Görüntülediğiniz mahkeme kararı henüz kesinleşmemiştir. Yararlı olması amacıyla eklenmiştir.

T.C. İstanbul Anadolu 9. ASLİYE TİCARET MAHKEMESİ
ESAS NO : 2015/1216 Esas
KARAR NO : 2019/286
DAVA : İtirazın İptali (Haksız Eylemden Kaynaklanan Zarar Nedeniyle)
DAVA TARİHİ: 17/10/2015
KARAR TARİHİ: 21/03/2019
Mahkememizde görülmekte olan İtirazın İptali (Haksız Eylemden Kaynaklanan Zarar Nedeniyle) davasının yapılan açık yargılaması sonunda,
DAVA: Davacı vekili dava dilekçesinde özetle; davacı müvekkili şirket aleyhine İstanbul Anadolu 4. İş Mahkemesi’nin —————Esas sayılı dosyası ile ikame edilen İş Kazasına Dayalı Maddi ve Manevi Tazminat Davası neticesinde verilen —— K.sayılı kararın, İstanbul 6. İcra Müdürlüğü’nün————— E, sayılı icra dosyaları ile icra takibine başlandığını ve müvekkili şirket tarafından söz konusu icra dosyalarının toplamı olan ———— TL ödeme yapıldığını, davacı şirketin ödemiş olduğu bu paranın rücusu için davalı sigorta şirketine ——— tarihli ———- poliçe nolu muhtelif sorumluluk sigortaları poliçesi kapsamında icra takibinin başlatıldığını, ancak davalı şirketin itiraz ederek takibin durmasına sebebiyet verdiğini, davacı şirketin davalı sigorta şirketine —— tarihli ———– poliçe nolu muhtelif sorumluluk sigortaları poliçesi kapsamında üçüncü kişilere karşı tüm maddi ve manevi zararları poliçe limitini karşılayacak şikelde sigorta yaptırdığını, davalı şirketin bu poliçe kapsamında icra takibine konu borcu ödemek yerine, icra takibine itiraz etmesi nedeniyle huzurdaki davayı açma zaruretinin hası olduğunu, bu nedenlerle itirazın iptaline takip konusu alacağın % 20 sinden az olmamak üzere davalının icra inkar tazminatına mahkum edilmesine, yargılama giderleriyle avukatlık ücretinin davalıya tahmiline karar verilmesini arz ve talep etmiştir.

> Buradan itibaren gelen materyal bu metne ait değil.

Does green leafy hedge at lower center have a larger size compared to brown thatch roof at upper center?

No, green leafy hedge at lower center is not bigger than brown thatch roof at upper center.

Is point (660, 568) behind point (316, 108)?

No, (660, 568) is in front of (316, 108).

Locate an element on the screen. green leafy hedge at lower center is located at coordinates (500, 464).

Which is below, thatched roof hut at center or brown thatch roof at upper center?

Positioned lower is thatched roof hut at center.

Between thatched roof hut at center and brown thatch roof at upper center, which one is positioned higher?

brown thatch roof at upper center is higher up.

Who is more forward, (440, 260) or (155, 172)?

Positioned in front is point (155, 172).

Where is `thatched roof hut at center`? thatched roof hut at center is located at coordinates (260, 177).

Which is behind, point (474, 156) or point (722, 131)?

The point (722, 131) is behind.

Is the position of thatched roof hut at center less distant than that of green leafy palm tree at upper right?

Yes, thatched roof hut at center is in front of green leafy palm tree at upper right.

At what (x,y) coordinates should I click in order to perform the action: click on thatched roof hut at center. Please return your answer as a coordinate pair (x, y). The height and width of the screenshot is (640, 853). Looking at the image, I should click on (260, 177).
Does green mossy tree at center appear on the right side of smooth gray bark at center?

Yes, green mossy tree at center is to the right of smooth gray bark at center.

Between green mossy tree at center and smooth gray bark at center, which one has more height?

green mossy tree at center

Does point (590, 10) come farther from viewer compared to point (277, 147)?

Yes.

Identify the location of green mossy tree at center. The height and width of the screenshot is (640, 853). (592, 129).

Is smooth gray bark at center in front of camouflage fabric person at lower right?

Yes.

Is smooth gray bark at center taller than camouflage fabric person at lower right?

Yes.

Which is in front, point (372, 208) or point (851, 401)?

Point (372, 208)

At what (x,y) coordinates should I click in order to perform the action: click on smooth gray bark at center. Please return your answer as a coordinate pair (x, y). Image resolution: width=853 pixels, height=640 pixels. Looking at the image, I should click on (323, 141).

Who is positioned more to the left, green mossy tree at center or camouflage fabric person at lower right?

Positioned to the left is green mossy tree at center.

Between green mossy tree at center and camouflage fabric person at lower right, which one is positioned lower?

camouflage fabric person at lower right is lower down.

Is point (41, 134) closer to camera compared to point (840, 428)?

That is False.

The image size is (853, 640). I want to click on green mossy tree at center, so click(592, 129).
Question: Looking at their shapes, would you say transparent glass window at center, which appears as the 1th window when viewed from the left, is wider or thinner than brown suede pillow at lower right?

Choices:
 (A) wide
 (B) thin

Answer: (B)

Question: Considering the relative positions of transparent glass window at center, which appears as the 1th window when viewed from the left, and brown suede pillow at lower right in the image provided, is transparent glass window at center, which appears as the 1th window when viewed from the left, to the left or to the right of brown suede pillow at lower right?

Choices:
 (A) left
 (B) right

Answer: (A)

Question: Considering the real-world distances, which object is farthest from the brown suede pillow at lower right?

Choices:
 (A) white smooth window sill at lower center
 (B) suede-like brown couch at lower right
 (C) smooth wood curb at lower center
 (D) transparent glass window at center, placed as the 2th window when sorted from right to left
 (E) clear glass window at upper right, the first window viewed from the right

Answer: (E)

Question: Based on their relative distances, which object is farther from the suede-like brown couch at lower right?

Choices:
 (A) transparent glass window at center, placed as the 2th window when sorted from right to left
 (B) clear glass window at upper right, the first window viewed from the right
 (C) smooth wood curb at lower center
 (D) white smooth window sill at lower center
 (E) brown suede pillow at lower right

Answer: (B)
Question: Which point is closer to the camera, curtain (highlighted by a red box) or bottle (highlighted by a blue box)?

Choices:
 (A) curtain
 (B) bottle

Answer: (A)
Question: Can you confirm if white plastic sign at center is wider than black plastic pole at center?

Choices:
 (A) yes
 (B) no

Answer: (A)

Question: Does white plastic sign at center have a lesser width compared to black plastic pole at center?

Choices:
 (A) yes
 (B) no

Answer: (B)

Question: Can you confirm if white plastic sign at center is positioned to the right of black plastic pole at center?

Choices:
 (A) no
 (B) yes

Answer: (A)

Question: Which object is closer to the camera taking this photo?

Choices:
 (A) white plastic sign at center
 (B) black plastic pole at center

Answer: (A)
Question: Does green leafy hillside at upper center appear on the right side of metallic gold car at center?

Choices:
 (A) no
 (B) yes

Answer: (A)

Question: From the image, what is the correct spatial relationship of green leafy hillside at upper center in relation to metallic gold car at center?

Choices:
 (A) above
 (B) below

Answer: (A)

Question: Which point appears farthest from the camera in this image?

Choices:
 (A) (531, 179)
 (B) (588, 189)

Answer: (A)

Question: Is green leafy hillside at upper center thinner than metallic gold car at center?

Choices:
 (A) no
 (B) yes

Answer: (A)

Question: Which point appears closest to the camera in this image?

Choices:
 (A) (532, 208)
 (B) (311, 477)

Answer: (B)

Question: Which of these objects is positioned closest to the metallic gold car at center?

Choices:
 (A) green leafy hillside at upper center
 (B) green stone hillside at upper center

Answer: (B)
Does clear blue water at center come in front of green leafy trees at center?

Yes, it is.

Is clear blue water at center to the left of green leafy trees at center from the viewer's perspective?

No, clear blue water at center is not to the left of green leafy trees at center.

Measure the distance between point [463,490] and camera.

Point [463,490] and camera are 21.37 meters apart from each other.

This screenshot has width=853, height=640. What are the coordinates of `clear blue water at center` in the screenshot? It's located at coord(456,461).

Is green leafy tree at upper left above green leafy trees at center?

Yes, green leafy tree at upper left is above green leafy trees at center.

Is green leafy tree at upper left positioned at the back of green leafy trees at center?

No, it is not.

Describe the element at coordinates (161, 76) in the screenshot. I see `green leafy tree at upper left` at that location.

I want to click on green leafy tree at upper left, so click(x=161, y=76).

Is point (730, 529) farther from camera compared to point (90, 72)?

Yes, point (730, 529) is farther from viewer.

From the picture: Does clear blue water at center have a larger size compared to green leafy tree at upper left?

CEVAP : Davalı vekili cevap dilekçesinde özetle; davacı şirketin davalı sigorta şirketi tarafından——————– nolu poliçe ile muhtelif sorumluluk sigorta poliçesi ile sigorta örtüsü altına alındığını, davalı sigorta şirketinin sorumluluğunun poliçe azami teminat miktarı ile sınırlı olduğunu, poliçenin mevcut olmasının bu teminat tutarının her olayda tamamen ve otomatik olarak ödeneceği anlamına gelmediğini, işbu davanın muhatabinin İstanbul Anadolu 4. İş Mahkemesi’nin ——— K. Sayılı ilamı dosya davalılar—————– olması gerektiğini, bu sebeple husumet yokluğundan davanın reddini talep ettiklerini, müvekkili sigorta şirketinin, sigortalı şirket dışındaki firmaların kusuruna denk düşen dosya borcunu ödemesinin mümkün olmadığını, müvekkili sigorta şirketinin davacı şirketin kusurlu olması ve bu kusurun ispat edilmiş olması halinde ve ispatlanabilmiş gerçek zarar miktarının sigortalısının kusuru oranına tekabül eden kısmı için ve poliçe teminat limitleri dahilinde sorumlu olabileceğini, işbu dava ile—————— tarihinde meydana gelen iş kazası sonucu ————çalışanı Teyfik Burcu’nun Batışehir Projesinde çalışırken vefat etmesi üzerine sigortalı ve diğer alt ve üst işveren ve taşeronlar aleyhine dava açıldığını, dava sırasında temin edilen bilirkişi raporları ile—————- firmasının % 30 ve sigortalı şirketin % 30 oranında kusurlu olduğunun tespit edildiğini, müvekkili şirketin sadece sigortalı şirketin kusuru oranında ödeme yükümlülüğünün bulunduğnuu, poliçe limitinin tümünün talep edilmesinin haksız olduğunu, poliçenin 2. Sayfasına dercedilen sigorta kapsamı na göre sigorta teminatının sigortalının poliçede gösterilen sıfat faaliyet ve yasal ilişkilerden dolayı———-yasal sorumluluğuna ilişkin mevzuat hükümleri çerçevesinde sorumluluğunu kapsadığını ve poliçede yazılı bedellerle sınırlı olduğunu, bu sebeple sigortalı kusuru dışındaki zararların diğer sorumlulardan talep edilmesi gerektiğini, davayı kabul anlamına gelmemekle birlikte yargılama sonunda davacının talebinde haklı görülmesi halinde sigortalı/davacı için hükmedilebilecek tazminatın——– TL tutarında muafiyete tabi olduğunu, bu nedenlerle İstanbul Anadolu 4. İş Mahkemesi’nin———–K. Sayılı dava dosyasının bekletici mesele yapılmasına, davanın reddini, dava konusu taleplerin poliçe teminatı kapsamında kalıp kalmadığı, davacı tarafın gerçek zarar miktarının tespitine, davacının icra inkar tazminatı talebinin reddi ile davacının aleyhine icra inkar tazminatının kabulüne karar verilmesini arz ve talep etmiştir.
İNCELEME VE GEREKÇE:
Dava, sigorta poliçesinden kaynaklanan rücuen tazminat istemine ilişkin, İİK 67 maddesi uyarınca açılan itirazın iptali davasıdır.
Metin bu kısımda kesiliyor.